▶ _Task instructions_
Continue the NumPy mailing-list thread about a SciPy 2014 birds-of-a-feather session from the point where it stops.

▶ _Excerpted text_
****************

[Numpy-discussion] SciPy 2014 BoF NumPy Participation

Tue Jun 3 21:26:46 EDT 2014

On Wed, Jun 4, 2014 at 12:33 AM, Charles R Harris
<charlesr.harris at gmail.com> wrote:
> On Tue, Jun 3, 2014 at 5:08 PM, Kyle Mandli <kyle.mandli at gmail.com> wrote:
>>
>> Hello everyone,
>>
>> As one of the co-chairs in charge of organizing the birds-of-a-feather
>> sesssions at the SciPy conference this year, I wanted to solicit through the
>> NumPy list to see if we could get enough interest to hold a NumPy centered
>> BoF this year.  The BoF format would be up to those who would lead the
>> discussion, a couple of ideas used in the past include picking out a few of
>> the lead devs to be on a panel and have a Q&A type of session or an open Q&A
>> with perhaps audience guided list of topics.  I can help facilitate
>> organization of something but we would really like to get something
>> organized this year (last year NumPy was the only major project that was not
>> really represented in the BoF sessions).
>
> I'll be at the conference, but I don't know who else will be there. I feel
> that NumPy has matured to the point where most of the current work is
> cleaning stuff up, making it run faster, and fixing bugs. A topic that I'd
> like to see discussed is where do we go from here. One option to look at is
> Blaze, which looks to have matured a lot in the last year. The problem with
> making it a NumPy replacement is that NumPy has become quite widespread,
> with downloads from PyPi running at about 3 million per year. With that much
> penetration it may be difficult for a new core like Blaze to gain traction.
> So I'd like to also discuss ways to bring the two branches of development
> together at some point and explore what NumPy can do to pave the way. Mind,
> there are definitely things that would be nice to add to NumPy, a better
> type system, missing values, etc., but doing that is difficult given the
> current design.

I won't be at the conference unfortunately (I'm on the wrong continent
and have family commitments then anyway), but I think there's lots of
exciting stuff that can be done in numpy-land.

We absolutely could rewrite the dtype system, and this would
straightforwardly give us excellent support for missing values, units,
categorical data, automatic differentiation, better datetimes, etc.
etc. -- and make numpy much more friendly in general to third-party
extensions.

I'd like to see the ufunc system revisited in the light of all the
things we know now, to make gufuncs more first-class, provide better
support for user-defined types, more flexible loop selection (e.g.

****************

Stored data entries
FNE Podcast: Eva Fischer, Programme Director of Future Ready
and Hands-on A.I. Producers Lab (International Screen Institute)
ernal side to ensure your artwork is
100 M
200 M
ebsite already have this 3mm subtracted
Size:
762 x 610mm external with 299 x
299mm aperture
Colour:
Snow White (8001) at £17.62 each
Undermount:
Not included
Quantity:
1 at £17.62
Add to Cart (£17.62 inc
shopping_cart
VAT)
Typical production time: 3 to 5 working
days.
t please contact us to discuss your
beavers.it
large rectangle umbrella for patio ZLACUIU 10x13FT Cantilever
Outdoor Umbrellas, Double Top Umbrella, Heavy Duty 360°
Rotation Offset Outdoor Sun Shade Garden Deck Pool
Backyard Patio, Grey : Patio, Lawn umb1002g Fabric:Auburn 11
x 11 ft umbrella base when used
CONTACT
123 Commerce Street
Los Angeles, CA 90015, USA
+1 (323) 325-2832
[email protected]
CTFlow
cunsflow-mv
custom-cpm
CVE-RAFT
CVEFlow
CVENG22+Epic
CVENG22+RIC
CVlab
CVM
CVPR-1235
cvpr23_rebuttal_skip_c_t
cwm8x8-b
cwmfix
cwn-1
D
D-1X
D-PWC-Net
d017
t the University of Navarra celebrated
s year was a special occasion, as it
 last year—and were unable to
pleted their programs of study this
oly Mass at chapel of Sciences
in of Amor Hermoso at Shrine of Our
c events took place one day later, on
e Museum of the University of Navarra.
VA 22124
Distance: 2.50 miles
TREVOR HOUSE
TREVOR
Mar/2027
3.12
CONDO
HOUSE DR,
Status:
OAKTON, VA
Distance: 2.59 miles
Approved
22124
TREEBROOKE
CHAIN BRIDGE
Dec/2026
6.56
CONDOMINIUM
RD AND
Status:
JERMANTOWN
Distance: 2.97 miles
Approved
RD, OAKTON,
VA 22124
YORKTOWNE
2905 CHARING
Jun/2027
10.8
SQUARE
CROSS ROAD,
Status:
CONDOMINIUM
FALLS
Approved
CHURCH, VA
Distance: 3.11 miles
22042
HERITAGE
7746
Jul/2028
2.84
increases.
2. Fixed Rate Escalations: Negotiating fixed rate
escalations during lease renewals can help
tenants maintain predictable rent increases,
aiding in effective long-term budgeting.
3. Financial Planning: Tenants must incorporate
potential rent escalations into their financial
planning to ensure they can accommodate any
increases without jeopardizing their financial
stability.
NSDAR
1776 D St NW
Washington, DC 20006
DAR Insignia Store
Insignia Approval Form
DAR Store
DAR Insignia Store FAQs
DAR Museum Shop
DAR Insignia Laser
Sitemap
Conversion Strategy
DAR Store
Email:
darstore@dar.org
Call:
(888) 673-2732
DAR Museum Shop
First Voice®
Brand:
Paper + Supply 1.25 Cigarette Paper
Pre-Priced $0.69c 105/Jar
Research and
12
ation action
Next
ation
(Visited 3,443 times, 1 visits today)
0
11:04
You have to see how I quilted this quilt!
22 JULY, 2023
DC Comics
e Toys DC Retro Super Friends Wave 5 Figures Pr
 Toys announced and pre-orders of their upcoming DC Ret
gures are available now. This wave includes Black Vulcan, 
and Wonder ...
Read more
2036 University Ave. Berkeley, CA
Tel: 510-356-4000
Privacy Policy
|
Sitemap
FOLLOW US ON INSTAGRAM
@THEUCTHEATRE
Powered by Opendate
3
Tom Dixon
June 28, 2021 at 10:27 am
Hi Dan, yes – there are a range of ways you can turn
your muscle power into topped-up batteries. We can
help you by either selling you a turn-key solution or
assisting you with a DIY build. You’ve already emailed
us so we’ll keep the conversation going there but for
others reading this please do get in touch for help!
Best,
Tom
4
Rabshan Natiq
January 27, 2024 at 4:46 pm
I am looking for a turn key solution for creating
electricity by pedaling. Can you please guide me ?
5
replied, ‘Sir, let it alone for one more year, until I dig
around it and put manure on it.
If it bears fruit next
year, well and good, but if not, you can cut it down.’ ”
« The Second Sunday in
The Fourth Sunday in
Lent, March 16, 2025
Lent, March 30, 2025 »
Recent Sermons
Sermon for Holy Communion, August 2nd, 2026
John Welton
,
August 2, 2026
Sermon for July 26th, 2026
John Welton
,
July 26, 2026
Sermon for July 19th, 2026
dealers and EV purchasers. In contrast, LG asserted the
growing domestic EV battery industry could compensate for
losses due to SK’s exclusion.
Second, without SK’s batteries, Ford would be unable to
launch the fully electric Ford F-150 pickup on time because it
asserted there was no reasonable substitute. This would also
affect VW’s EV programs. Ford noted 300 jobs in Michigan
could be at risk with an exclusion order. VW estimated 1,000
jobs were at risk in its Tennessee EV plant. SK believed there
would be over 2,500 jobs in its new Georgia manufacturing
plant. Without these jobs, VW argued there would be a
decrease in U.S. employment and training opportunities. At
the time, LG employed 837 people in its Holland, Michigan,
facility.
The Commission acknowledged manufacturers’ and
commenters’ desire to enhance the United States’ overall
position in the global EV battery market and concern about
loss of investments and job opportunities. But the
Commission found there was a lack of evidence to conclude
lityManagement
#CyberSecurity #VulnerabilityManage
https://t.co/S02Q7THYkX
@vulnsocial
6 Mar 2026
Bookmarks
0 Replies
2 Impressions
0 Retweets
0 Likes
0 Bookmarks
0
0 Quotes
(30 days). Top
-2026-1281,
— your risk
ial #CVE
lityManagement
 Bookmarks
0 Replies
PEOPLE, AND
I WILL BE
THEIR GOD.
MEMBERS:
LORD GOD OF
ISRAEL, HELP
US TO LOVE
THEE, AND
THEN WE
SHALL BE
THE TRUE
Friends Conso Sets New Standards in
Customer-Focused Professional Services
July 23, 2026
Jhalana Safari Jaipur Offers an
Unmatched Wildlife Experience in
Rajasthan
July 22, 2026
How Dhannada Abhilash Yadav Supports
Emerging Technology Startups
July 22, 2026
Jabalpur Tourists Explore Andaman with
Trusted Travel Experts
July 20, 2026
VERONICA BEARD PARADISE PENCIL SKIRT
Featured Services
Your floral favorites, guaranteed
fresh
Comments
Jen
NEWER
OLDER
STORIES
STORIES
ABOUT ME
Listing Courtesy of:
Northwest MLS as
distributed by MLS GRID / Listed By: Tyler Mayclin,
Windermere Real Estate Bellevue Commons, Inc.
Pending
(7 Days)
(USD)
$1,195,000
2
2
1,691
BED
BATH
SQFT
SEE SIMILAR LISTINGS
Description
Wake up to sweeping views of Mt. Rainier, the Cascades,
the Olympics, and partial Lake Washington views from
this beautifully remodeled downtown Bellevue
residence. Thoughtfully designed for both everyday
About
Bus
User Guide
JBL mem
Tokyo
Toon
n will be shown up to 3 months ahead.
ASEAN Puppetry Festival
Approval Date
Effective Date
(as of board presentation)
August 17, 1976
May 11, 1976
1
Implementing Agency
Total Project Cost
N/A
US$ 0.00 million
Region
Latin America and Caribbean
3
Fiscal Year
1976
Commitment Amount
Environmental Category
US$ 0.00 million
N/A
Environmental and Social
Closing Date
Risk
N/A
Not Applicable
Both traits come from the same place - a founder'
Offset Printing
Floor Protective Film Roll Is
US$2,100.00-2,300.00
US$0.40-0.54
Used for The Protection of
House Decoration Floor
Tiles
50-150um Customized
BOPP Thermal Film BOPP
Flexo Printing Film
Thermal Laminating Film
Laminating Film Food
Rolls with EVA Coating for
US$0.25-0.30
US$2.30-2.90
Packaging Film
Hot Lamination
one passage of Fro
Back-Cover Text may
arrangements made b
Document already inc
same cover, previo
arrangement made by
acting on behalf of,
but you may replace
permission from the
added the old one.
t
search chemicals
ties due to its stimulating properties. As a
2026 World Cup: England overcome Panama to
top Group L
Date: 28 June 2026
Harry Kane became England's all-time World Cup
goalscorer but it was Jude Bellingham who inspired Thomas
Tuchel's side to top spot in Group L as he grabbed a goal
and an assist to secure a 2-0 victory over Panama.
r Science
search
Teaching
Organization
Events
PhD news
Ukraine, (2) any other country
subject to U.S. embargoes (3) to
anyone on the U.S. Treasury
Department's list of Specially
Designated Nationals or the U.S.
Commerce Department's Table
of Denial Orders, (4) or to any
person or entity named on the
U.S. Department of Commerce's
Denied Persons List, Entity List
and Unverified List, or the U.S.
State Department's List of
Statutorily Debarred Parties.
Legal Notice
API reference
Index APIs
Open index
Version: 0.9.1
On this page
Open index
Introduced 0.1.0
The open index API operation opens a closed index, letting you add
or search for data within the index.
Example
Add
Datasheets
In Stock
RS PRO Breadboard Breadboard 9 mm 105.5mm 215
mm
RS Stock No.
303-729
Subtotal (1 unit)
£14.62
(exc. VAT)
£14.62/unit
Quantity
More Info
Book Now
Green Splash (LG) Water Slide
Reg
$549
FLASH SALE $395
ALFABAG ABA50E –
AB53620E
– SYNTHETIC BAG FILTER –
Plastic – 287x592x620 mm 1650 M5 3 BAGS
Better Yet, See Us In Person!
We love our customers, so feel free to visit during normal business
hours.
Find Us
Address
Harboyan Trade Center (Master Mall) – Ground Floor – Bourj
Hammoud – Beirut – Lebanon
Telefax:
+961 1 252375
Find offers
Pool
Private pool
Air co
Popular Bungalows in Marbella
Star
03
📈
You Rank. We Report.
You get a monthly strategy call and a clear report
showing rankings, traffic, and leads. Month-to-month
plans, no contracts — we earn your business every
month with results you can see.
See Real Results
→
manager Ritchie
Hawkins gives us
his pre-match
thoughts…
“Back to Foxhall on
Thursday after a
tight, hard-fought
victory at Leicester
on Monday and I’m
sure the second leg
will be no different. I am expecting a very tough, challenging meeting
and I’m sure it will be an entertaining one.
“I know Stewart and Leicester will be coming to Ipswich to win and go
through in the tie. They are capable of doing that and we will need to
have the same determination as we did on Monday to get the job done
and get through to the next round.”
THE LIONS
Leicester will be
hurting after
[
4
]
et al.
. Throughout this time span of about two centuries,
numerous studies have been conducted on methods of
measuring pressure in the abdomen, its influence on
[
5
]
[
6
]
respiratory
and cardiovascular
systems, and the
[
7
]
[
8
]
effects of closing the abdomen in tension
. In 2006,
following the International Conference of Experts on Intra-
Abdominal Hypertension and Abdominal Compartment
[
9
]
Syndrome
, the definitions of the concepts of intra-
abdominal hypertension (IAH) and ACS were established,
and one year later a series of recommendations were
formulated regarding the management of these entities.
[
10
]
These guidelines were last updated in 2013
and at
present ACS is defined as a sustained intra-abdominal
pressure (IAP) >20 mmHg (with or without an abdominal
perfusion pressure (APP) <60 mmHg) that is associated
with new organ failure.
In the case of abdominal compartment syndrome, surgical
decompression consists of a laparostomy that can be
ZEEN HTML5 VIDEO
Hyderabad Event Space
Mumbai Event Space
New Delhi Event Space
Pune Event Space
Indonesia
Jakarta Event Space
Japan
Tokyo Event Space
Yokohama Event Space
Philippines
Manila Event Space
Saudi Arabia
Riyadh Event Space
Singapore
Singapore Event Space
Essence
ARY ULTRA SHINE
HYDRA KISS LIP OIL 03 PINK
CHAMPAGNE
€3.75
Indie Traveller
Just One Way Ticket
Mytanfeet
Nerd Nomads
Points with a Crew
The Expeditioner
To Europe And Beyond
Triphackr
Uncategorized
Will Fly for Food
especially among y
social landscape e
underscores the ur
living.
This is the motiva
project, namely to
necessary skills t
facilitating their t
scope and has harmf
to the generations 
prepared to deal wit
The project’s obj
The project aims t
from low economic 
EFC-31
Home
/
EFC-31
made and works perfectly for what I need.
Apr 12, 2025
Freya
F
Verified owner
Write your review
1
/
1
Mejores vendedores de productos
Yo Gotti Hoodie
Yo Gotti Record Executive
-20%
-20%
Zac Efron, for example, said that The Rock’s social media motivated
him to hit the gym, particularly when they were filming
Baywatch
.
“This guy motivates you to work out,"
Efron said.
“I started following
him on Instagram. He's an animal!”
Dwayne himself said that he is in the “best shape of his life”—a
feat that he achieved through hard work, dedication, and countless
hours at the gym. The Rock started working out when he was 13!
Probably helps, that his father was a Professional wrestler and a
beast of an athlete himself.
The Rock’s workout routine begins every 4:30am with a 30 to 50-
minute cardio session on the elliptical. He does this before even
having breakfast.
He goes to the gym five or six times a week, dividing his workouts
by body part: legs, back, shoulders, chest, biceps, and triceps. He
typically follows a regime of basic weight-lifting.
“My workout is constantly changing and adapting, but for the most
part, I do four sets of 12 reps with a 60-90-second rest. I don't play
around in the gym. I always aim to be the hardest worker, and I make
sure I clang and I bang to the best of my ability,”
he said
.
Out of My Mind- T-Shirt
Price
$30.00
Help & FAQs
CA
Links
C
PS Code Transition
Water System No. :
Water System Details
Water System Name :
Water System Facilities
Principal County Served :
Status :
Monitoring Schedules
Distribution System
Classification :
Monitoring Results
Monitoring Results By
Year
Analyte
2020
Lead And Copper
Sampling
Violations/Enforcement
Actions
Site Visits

****************

▶ _Answer section_
make it possible to implement np.add.reduce(a, type="kahan")), etc.;
one goal would be to convert a lot of ufunc-like functions (np.mean
etc.) into being real ufuncs, and then they'd automatically benefit
from __numpy_ufunc__, which would also massively improve
interoperability with alternative array types like blaze.

I'd like to see support for extensible label-based indexing, like pandas.

Internally, I'd like to see internal migrating out of C and into
Cython -- we have hundreds of lines of code that could be replaced
with a few lines of Cython and no-one would notice. (Combining this
with a cffi cython backend and pypy would be pretty interesting
too...)

I'd like to see sparse ndarrays, with integration into the ufunc
looping machinery so all ufuncs just work. Or even better, I'd like to
see the right hooks added so that anyone can write a sparse ndarray
package using only public APIs, and have all ufuncs just work. (I was
going to put down deferred/loop-fused/out-of-core computation as a
wishlist item too, but if we do it right then this too could be
implemented by anyone without needing to be baked into numpy proper.)

All of these things would take some work and care, but I think they
could all be done incrementally and without breaking backwards
compatibility. Compare to ipython, which -- as Fernando likes to point
out :-) -- went from a little console program to its current
distributed-notebook-skynet-whatever-it-is by merging one working PR
at a time. Certainly these changes would much easier and less
disruptive than any plan that involves throwing out numpy and starting
over. But they also do help smooth the way for an incremental
transition to a world where numpy is regularly used alongside other
libraries.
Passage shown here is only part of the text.